I have problem with slow queries.
PS
MariaDB: mariadb:10.3.25 - InnoDB
I optimized most DB configurations
Structure
create table customers
(
id bigint unsigned auto_increment
primary key,
email varchar(255) null,
full_name varchar(255) null,
country varchar(2) null,
first_name varchar(255) null,
second_name varchar(255) null,
company_name varchar(255) null,
gender char null,
birth_date date null,
state varchar(3) null,
null,
custom_field_1 varchar(255) null,
custom_field_2 varchar(255) null,
custom_field_3 varchar(255) null,
created_at timestamp null,
updated_at timestamp null,
deleted_at timestamp null
)
collate = utf8mb4_unicode_ci;
create table customer_daily_stats
(
date date not null,
campaign_id bigint not null,
customer_id bigint not null,
event_1 int unsigned default 0 not null,
event_2 int unsigned default 0 not null,
event_3 int unsigned default 0 not null,
event_4 int unsigned default 0 not null,
event_5 int unsigned default 0 not null,
constraint customer_daily_stats_date_customer_id_campaign_id_unique
unique (date, customer_id, campaign_id)
)
collate = utf8mb4_unicode_ci;
create index customer_daily_stats_customer_id_date_index
on customer_daily_stats (customer_id, date);
create index customer_daily_stats_campaign_id_index
on customer_daily_stats (campaign_id);
customers ~ 1 - 5 millions rows
customer_daily_stats ~ 1 - 100 millions rows
Queries
select
customers.*,
IFNULL(
SUM(events_aggregation.event_1),
0
) as event_1,
IFNULL(
SUM(events_aggregation.event_2),
0
) as event_2,
IFNULL(
SUM(events_aggregation.event_3),
0
) as event_3,
IFNULL(
SUM(events_aggregation.event_4),
0
) as event_4
from
`customers`
left join customer_daily_stats as events_aggregation on `customers`.`id` = `events_aggregation`.`customer_id`
and `events_aggregation`.`date` between '2021-09-06' and '2022-07-06'
group by
`customers`.`id`;
Problems
Main idea is to have possibility to get aggregation by any dates.
Problem is that works too slow now and i need to do addition aggregations which decrease performance.

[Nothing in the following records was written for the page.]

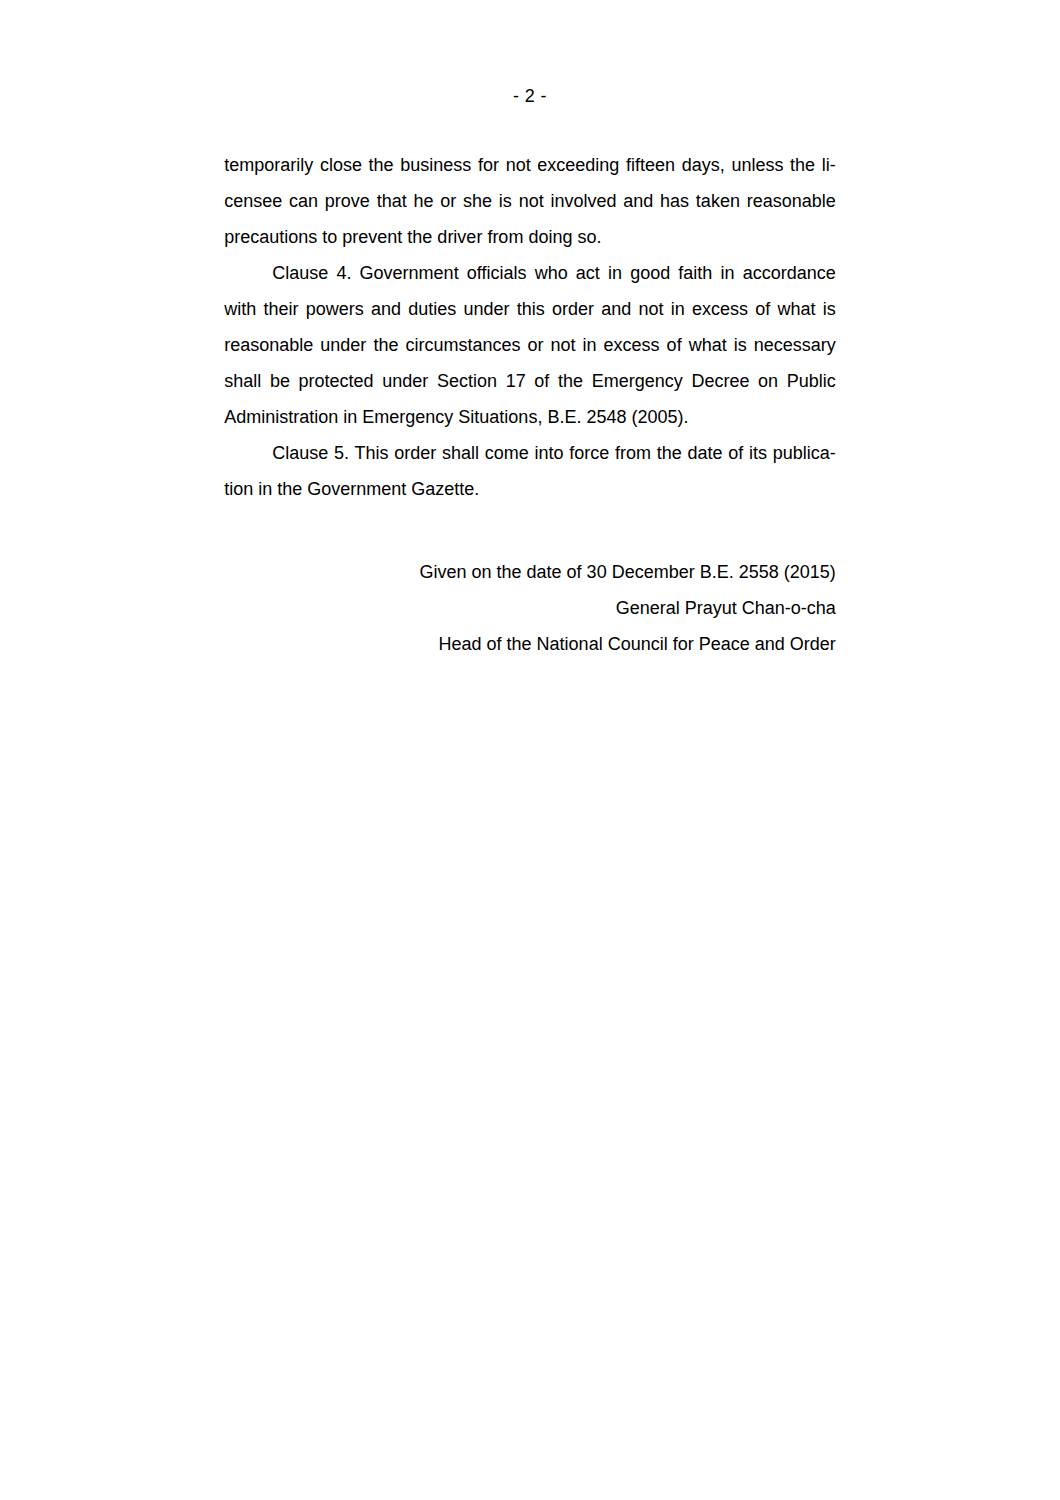- 2 -
temporarily close the business for not exceeding fifteen days, unless the licensee can prove that he or she is not involved and has taken reasonable precautions to prevent the driver from doing so.
Clause 4. Government officials who act in good faith in accordance with their powers and duties under this order and not in excess of what is reasonable under the circumstances or not in excess of what is necessary shall be protected under Section 17 of the Emergency Decree on Public Administration in Emergency Situations, B.E. 2548 (2005).
Clause 5. This order shall come into force from the date of its publication in the Government Gazette.
Given on the date of 30 December B.E. 2558 (2015)
General Prayut Chan-o-cha
Head of the National Council for Peace and Order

One more problem i don't have a lot of disc space (250G and about 80% used already).
I have:
- customers ~ 1.5m
- customer_daily_stats ~ 50.000
- query speed ~ 5s
Questions
- Is there any methods to optimize my DB or another tools?
- Is there any DBs that help my to increase performance?

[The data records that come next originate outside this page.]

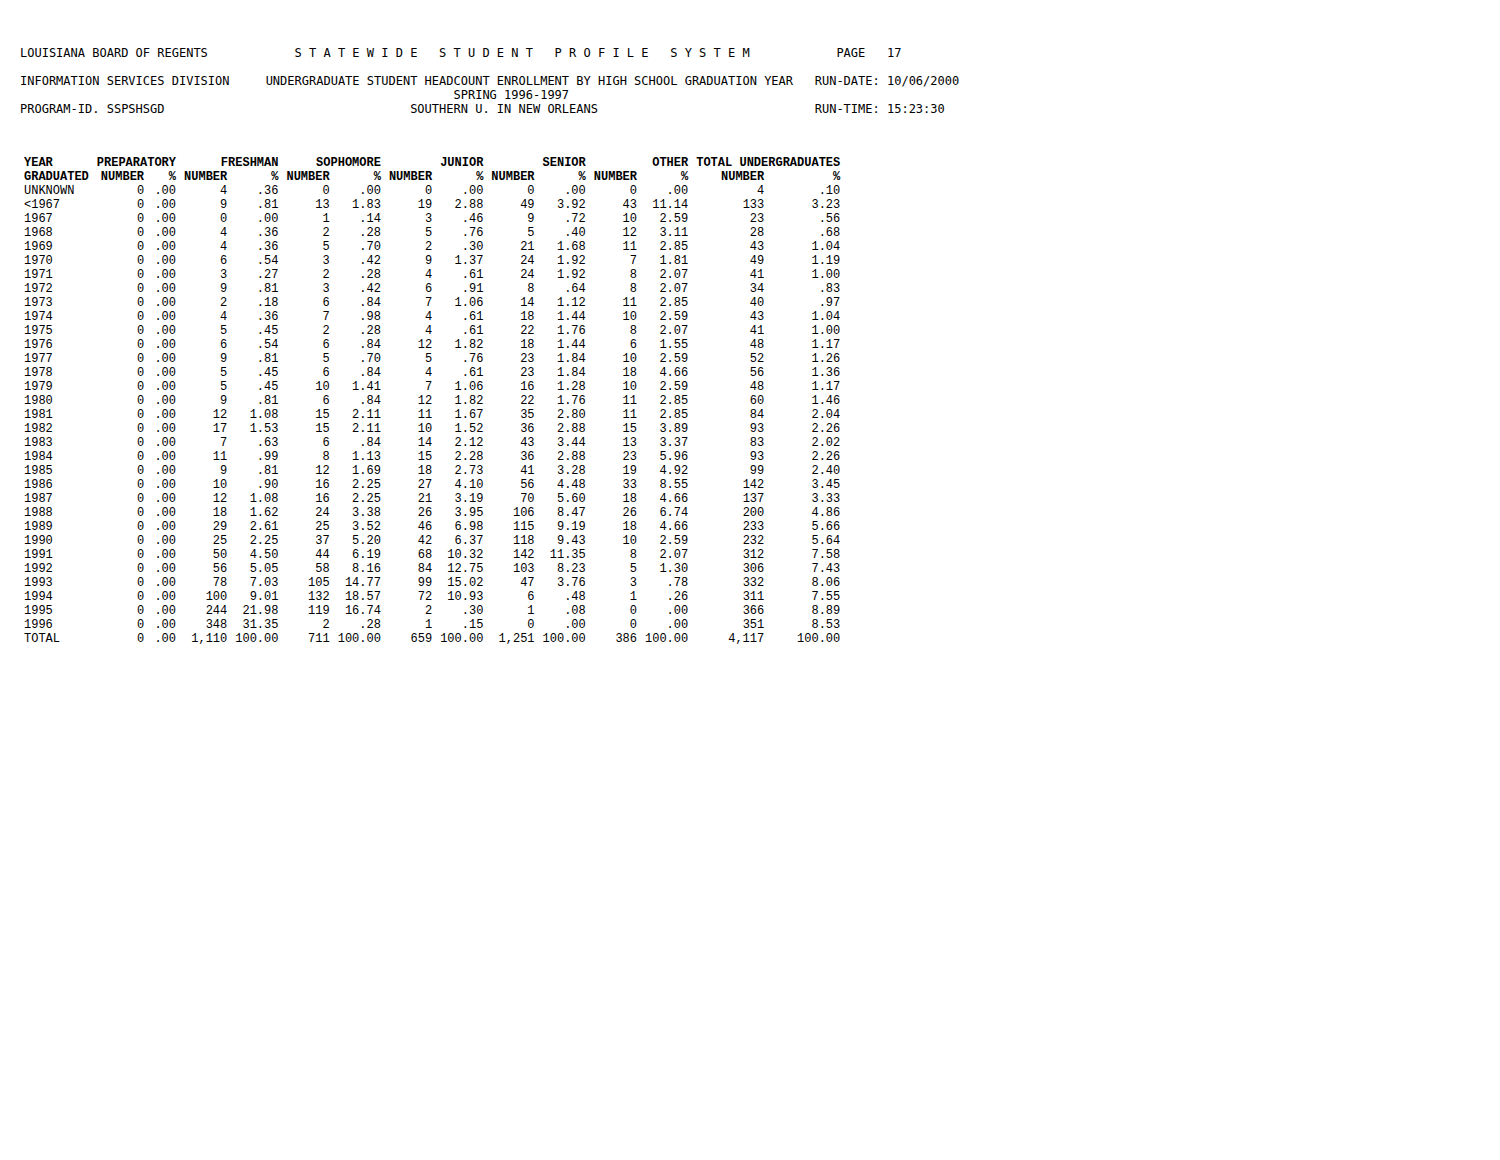LOUISIANA BOARD OF REGENTS            S T A T E W I D E   S T U D E N T   P R O F I L E   S Y S T E M            PAGE   17

INFORMATION SERVICES DIVISION     UNDERGRADUATE STUDENT HEADCOUNT ENROLLMENT BY HIGH SCHOOL GRADUATION YEAR   RUN-DATE: 10/06/2000
                                                            SPRING 1996-1997
PROGRAM-ID. SSPSHSGD                                  SOUTHERN U. IN NEW ORLEANS                              RUN-TIME: 15:23:30
| YEAR | PREPARATORY | FRESHMAN | SOPHOMORE | JUNIOR | SENIOR | OTHER | TOTAL UNDERGRADUATES |
| --- | --- | --- | --- | --- | --- | --- | --- |
| GRADUATED | NUMBER | % | NUMBER | % | NUMBER | % | NUMBER | % | NUMBER | % | NUMBER | % | NUMBER | % |
| UNKNOWN | 0 | .00 | 4 | .36 | 0 | .00 | 0 | .00 | 0 | .00 | 0 | .00 | 4 | .10 |
| <1967 | 0 | .00 | 9 | .81 | 13 | 1.83 | 19 | 2.88 | 49 | 3.92 | 43 | 11.14 | 133 | 3.23 |
| 1967 | 0 | .00 | 0 | .00 | 1 | .14 | 3 | .46 | 9 | .72 | 10 | 2.59 | 23 | .56 |
| 1968 | 0 | .00 | 4 | .36 | 2 | .28 | 5 | .76 | 5 | .40 | 12 | 3.11 | 28 | .68 |
| 1969 | 0 | .00 | 4 | .36 | 5 | .70 | 2 | .30 | 21 | 1.68 | 11 | 2.85 | 43 | 1.04 |
| 1970 | 0 | .00 | 6 | .54 | 3 | .42 | 9 | 1.37 | 24 | 1.92 | 7 | 1.81 | 49 | 1.19 |
| 1971 | 0 | .00 | 3 | .27 | 2 | .28 | 4 | .61 | 24 | 1.92 | 8 | 2.07 | 41 | 1.00 |
| 1972 | 0 | .00 | 9 | .81 | 3 | .42 | 6 | .91 | 8 | .64 | 8 | 2.07 | 34 | .83 |
| 1973 | 0 | .00 | 2 | .18 | 6 | .84 | 7 | 1.06 | 14 | 1.12 | 11 | 2.85 | 40 | .97 |
| 1974 | 0 | .00 | 4 | .36 | 7 | .98 | 4 | .61 | 18 | 1.44 | 10 | 2.59 | 43 | 1.04 |
| 1975 | 0 | .00 | 5 | .45 | 2 | .28 | 4 | .61 | 22 | 1.76 | 8 | 2.07 | 41 | 1.00 |
| 1976 | 0 | .00 | 6 | .54 | 6 | .84 | 12 | 1.82 | 18 | 1.44 | 6 | 1.55 | 48 | 1.17 |
| 1977 | 0 | .00 | 9 | .81 | 5 | .70 | 5 | .76 | 23 | 1.84 | 10 | 2.59 | 52 | 1.26 |
| 1978 | 0 | .00 | 5 | .45 | 6 | .84 | 4 | .61 | 23 | 1.84 | 18 | 4.66 | 56 | 1.36 |
| 1979 | 0 | .00 | 5 | .45 | 10 | 1.41 | 7 | 1.06 | 16 | 1.28 | 10 | 2.59 | 48 | 1.17 |
| 1980 | 0 | .00 | 9 | .81 | 6 | .84 | 12 | 1.82 | 22 | 1.76 | 11 | 2.85 | 60 | 1.46 |
| 1981 | 0 | .00 | 12 | 1.08 | 15 | 2.11 | 11 | 1.67 | 35 | 2.80 | 11 | 2.85 | 84 | 2.04 |
| 1982 | 0 | .00 | 17 | 1.53 | 15 | 2.11 | 10 | 1.52 | 36 | 2.88 | 15 | 3.89 | 93 | 2.26 |
| 1983 | 0 | .00 | 7 | .63 | 6 | .84 | 14 | 2.12 | 43 | 3.44 | 13 | 3.37 | 83 | 2.02 |
| 1984 | 0 | .00 | 11 | .99 | 8 | 1.13 | 15 | 2.28 | 36 | 2.88 | 23 | 5.96 | 93 | 2.26 |
| 1985 | 0 | .00 | 9 | .81 | 12 | 1.69 | 18 | 2.73 | 41 | 3.28 | 19 | 4.92 | 99 | 2.40 |
| 1986 | 0 | .00 | 10 | .90 | 16 | 2.25 | 27 | 4.10 | 56 | 4.48 | 33 | 8.55 | 142 | 3.45 |
| 1987 | 0 | .00 | 12 | 1.08 | 16 | 2.25 | 21 | 3.19 | 70 | 5.60 | 18 | 4.66 | 137 | 3.33 |
| 1988 | 0 | .00 | 18 | 1.62 | 24 | 3.38 | 26 | 3.95 | 106 | 8.47 | 26 | 6.74 | 200 | 4.86 |
| 1989 | 0 | .00 | 29 | 2.61 | 25 | 3.52 | 46 | 6.98 | 115 | 9.19 | 18 | 4.66 | 233 | 5.66 |
| 1990 | 0 | .00 | 25 | 2.25 | 37 | 5.20 | 42 | 6.37 | 118 | 9.43 | 10 | 2.59 | 232 | 5.64 |
| 1991 | 0 | .00 | 50 | 4.50 | 44 | 6.19 | 68 | 10.32 | 142 | 11.35 | 8 | 2.07 | 312 | 7.58 |
| 1992 | 0 | .00 | 56 | 5.05 | 58 | 8.16 | 84 | 12.75 | 103 | 8.23 | 5 | 1.30 | 306 | 7.43 |
| 1993 | 0 | .00 | 78 | 7.03 | 105 | 14.77 | 99 | 15.02 | 47 | 3.76 | 3 | .78 | 332 | 8.06 |
| 1994 | 0 | .00 | 100 | 9.01 | 132 | 18.57 | 72 | 10.93 | 6 | .48 | 1 | .26 | 311 | 7.55 |
| 1995 | 0 | .00 | 244 | 21.98 | 119 | 16.74 | 2 | .30 | 1 | .08 | 0 | .00 | 366 | 8.89 |
| 1996 | 0 | .00 | 348 | 31.35 | 2 | .28 | 1 | .15 | 0 | .00 | 0 | .00 | 351 | 8.53 |
| TOTAL | 0 | .00 | 1,110 | 100.00 | 711 | 100.00 | 659 | 100.00 | 1,251 | 100.00 | 386 | 100.00 | 4,117 | 100.00 |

CodePudding user response:
Change the indexes. You currently have
unique (date, customer_id, campaign_id)
INDEX(customer_id, date)
INDEX(campaign_id)
Maybe Change to:
PRIMARY KEY(customer_id, date, campaign_id)
INDEX(campaign_id)
BUT... And this is a big BUT. This rearrangement of indexing may significantly hurt other queries. We really need to see
- All the big queries
EXPLAIN SELECT
for each
Did you notice that the range is 10 months plus 1 day? This is because BETWEEN
is 'inclusive'.
If 80% of disk is already used, you are in deep weeds. Any fixes will require more than 20% of the disk to achieve.
One thing to do (when you have enough disk space) is to shrink BIGINT
(8 bytes, probably an excessive range) and INT UNSIGNED
(4 bytes, 4 billion max) to smaller int types where practical.
I'm confused. These seem to contradict each other; please clarify:
customer_daily_stats ~ 1 - 100 millions rows
customer_daily_stats ~ 50.000
Some more things to help with the analysis:
innodb_buffer_pool_size
RAM size
disk footprint for tables (GB)